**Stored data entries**
- - -

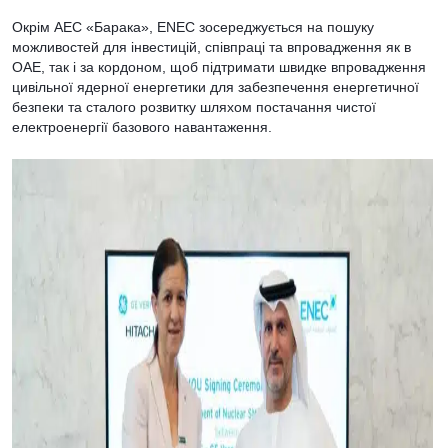
Окрім АЕС «Барака», ENEC зосереджується на пошуку
можливостей для інвестицій, співпраці та впровадження як в
ОАЕ, так і за кордоном, щоб підтримати швидке впровадження
цивільної ядерної енергетики для забезпечення енергетичної
безпеки та сталого розвитку шляхом постачання чистої
електроенергії базового навантаження.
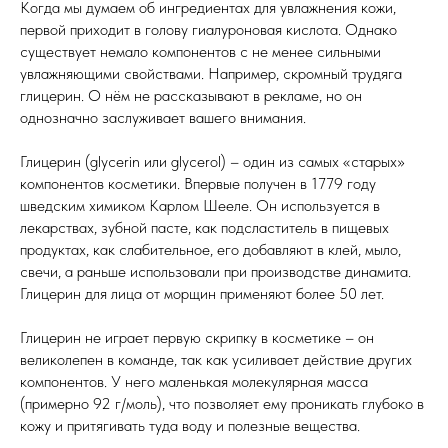
Когда мы думаем об ингредиентах для увлажнения кожи,
первой приходит в голову гиалуроновая кислота. Однако
существует немало компонентов с не менее сильными
увлажняющими свойствами. Например, скромный трудяга
глицерин. О нём не рассказывают в рекламе, но он
однозначно заслуживает вашего внимания.
Глицерин (glycerin или glycerol) – один из самых «старых»
компонентов косметики. Впервые получен в 1779 году
шведским химиком Карлом Шееле. Он используется в
лекарствах, зубной пасте, как подсластитель в пищевых
продуктах, как слабительное, его добавляют в клей, мыло,
свечи, а раньше использовали при производстве динамита.
Глицерин для лица от морщин применяют более 50 лет.
Глицерин не играет первую скрипку в косметике – он
великолепен в команде, так как усиливает действие других
компонентов. У него маленькая молекулярная масса
(примерно 92 г/моль), что позволяет ему проникать глубоко в
кожу и притягивать туда воду и полезные вещества.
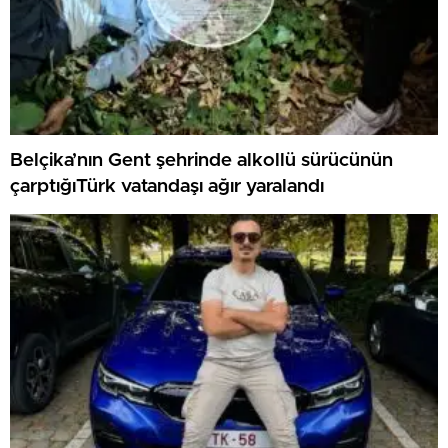
Belçika’nın Gent şehrinde alkollü sürücünün
çarptığıTürk vatandaşı ağır yaralandı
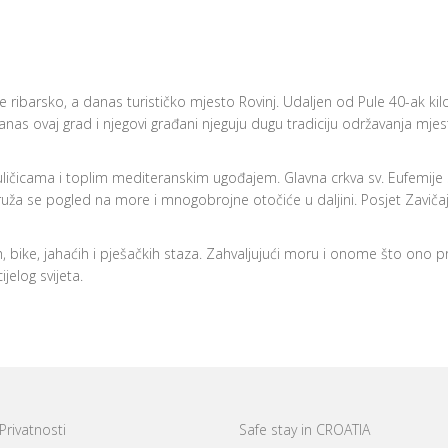
je ribarsko, a danas turističko mjesto Rovinj. Udaljen od Pule 40-ak ki
anas ovaj grad i njegovi građani njeguju dugu tradiciju održavanja mjest
ičicama i toplim mediteranskim ugođajem. Glavna crkva sv. Eufemije sad
pruža se pogled na more i mnogobrojne otočiće u daljini. Posjet Zavičaj
, bike, jahaćih i pješačkih staza. Zahvaljujući moru i onome što ono p
ijelog svijeta.
 Privatnosti
Safe stay in CROATIA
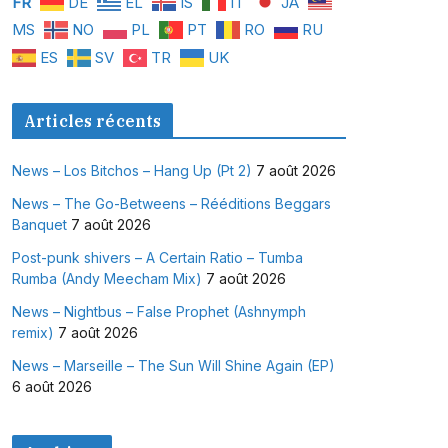
FR
DE
EL
IS
IT
JA
MS
NO
PL
PT
RO
RU
ES
SV
TR
UK
Articles récents
News – Los Bitchos – Hang Up (Pt 2)
7 août 2026
News – The Go-Betweens – Rééditions Beggars
Banquet
7 août 2026
Post-punk shivers – A Certain Ratio – Tumba
Rumba (Andy Meecham Mix)
7 août 2026
News – Nightbus – False Prophet (Ashnymph
remix)
7 août 2026
News – Marseille – The Sun Will Shine Again (EP)
6 août 2026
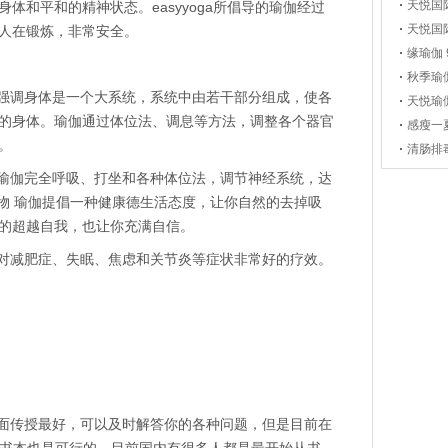
天悦国
体和平和的精神状态。easyyoga所倡导的瑜伽经过
天悦国
人在锻炼，非常安全。
缘瑜伽 
秋季瑜
强调身体是一个大系统，系统中由若干部分组成，使各
天悦瑜
的身体。瑜伽通过体位法、调息等方法，调整各个器官
感瘦一
。
清肠排
瑜伽完全呼吸、打坐和各种体位法，调节神经系统，达
载物 瑜伽提倡一种健康德生活态度，让你自然的去掉吸
的超越自我，也让你充满自信。
对减肥症、失眠、焦虑和关节炎等症状非常好的疗效。
面传授最好，可以及时解答你的各种问题，但是目前在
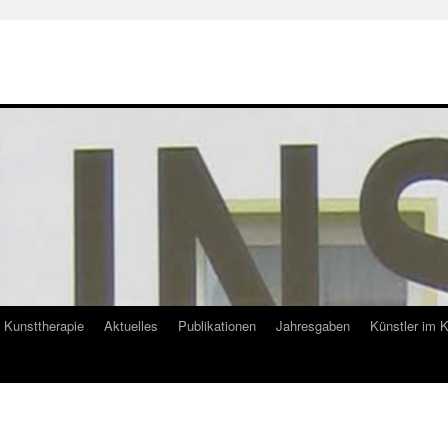
Kunsttherapie
Aktuelles
Publikationen
Jahresgaben
Künstler im 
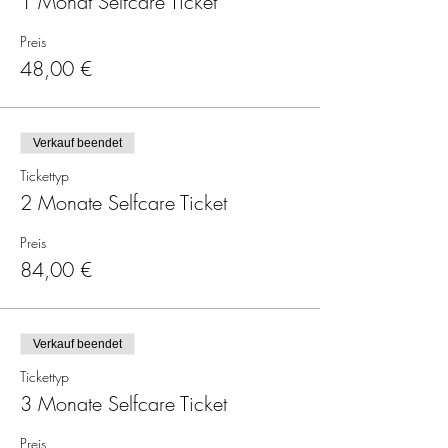
1 Monat Selfcare Ticket
Preis
48,00 €
Verkauf beendet
Tickettyp
2 Monate Selfcare Ticket
Preis
84,00 €
Verkauf beendet
Tickettyp
3 Monate Selfcare Ticket
Preis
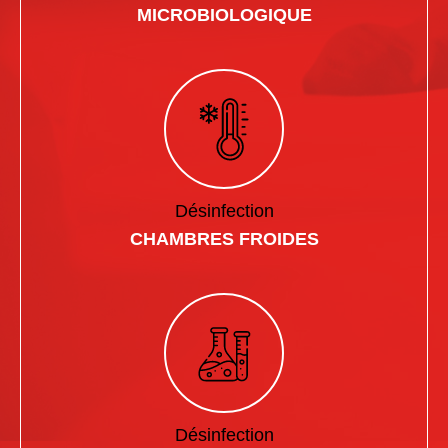
MICROBIOLOGIQUE
Désinfection
CHAMBRES FROIDES
Désinfection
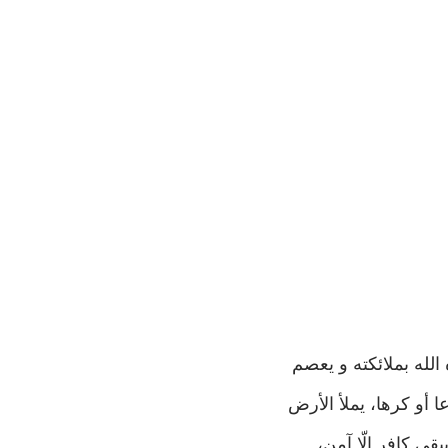
لله بملائکته و يعصم
 أو کرها، يملأ الأرض
بقي کافر الّا آمن،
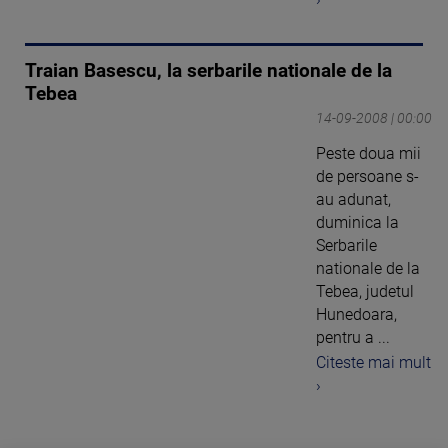
Traian Basescu, la serbarile nationale de la
Tebea
14-09-2008 | 00:00
Peste doua mii
de persoane s-
au adunat,
duminica la
Serbarile
nationale de la
Tebea, judetul
Hunedoara,
pentru a ...
Citeste mai mult
›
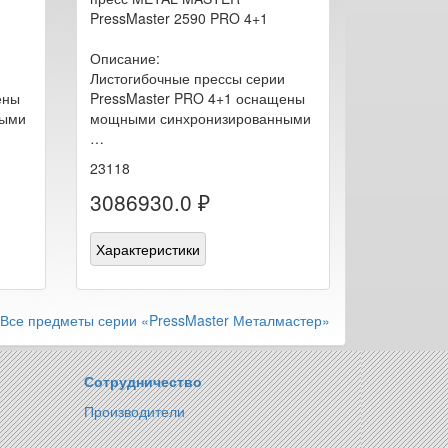
PressMaster 2590 PRO 4+1
Описание:
Листогибочные прессы серии
ены
PressMaster PRO 4+1 оснащены
ными
мощными синхронизированными
…
23118
3086930.0 ₽
Характеристики
Все предметы серии «PressMaster Металмастер»
Сотрудничество
Производители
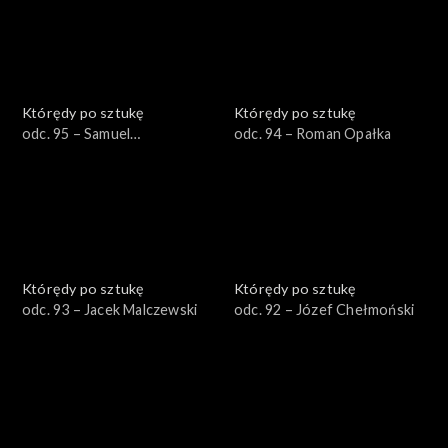
Którędy po sztukę
Którędy po sztukę
odc. 95 – Samuel
odc. 94 – Roman Opałka
Hirszenberg
Którędy po sztukę
Którędy po sztukę
odc. 93 – Jacek Malczewski
odc. 92 – Józef Chełmoński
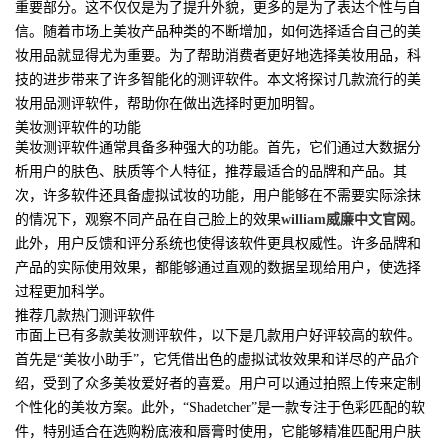
重要部分。这不仅仅是为了提升外貌，更多的是为了表达个性与自
信。随着市场上美妆产品种类的不断增加，如何选择适合自己的美
妆用品就显得尤为重要。为了帮助消费者更好地选择美妆用品，科
技的进步带来了许多智能化的测评软件。本文将探讨几款流行的美
妆用品测评软件，帮助你在做出选择时更加明智。
美妆测评软件的功能
美妆测评软件通常具备多种强大的功能。首先，它们通过大数据分
析用户的肤色、肤质等个人特征，推荐最适合的品牌和产品。其
次，许多软件还具备虚拟试妆的功能，用户能够在不需要实际涂抹
的情况下，观察不同产品在自己脸上的效果
william威廉中文官网
。
此外，用户反馈和评分系统也使得该软件更具权威性。许多品牌和
产品的实际使用效果，都能够通过直观的数据呈现给用户，使选择
过程更加科学。
推荐几款热门测评软件
市面上已有多款美妆测评软件，以下是几款用户好评较高的软件。
首先是“美妆小助手”，它凭借出色的虚拟试妆效果和详尽的产品介
绍，受到了众多美妆爱好者的喜爱。用户可以通过拍照上传来定制
个性化的美妆方案。此外，“Shadetcher”是一款专注于色彩匹配的软
件，特别适合在选购粉底液和唇膏时使用，它能够精准匹配用户肤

- - -

**What to work on**
Check each line in the records above for the word "Selfcare". Return those that have it.

**Solved problem**
1 Monat Selfcare Ticket
2 Monate Selfcare Ticket
3 Monate Selfcare Ticket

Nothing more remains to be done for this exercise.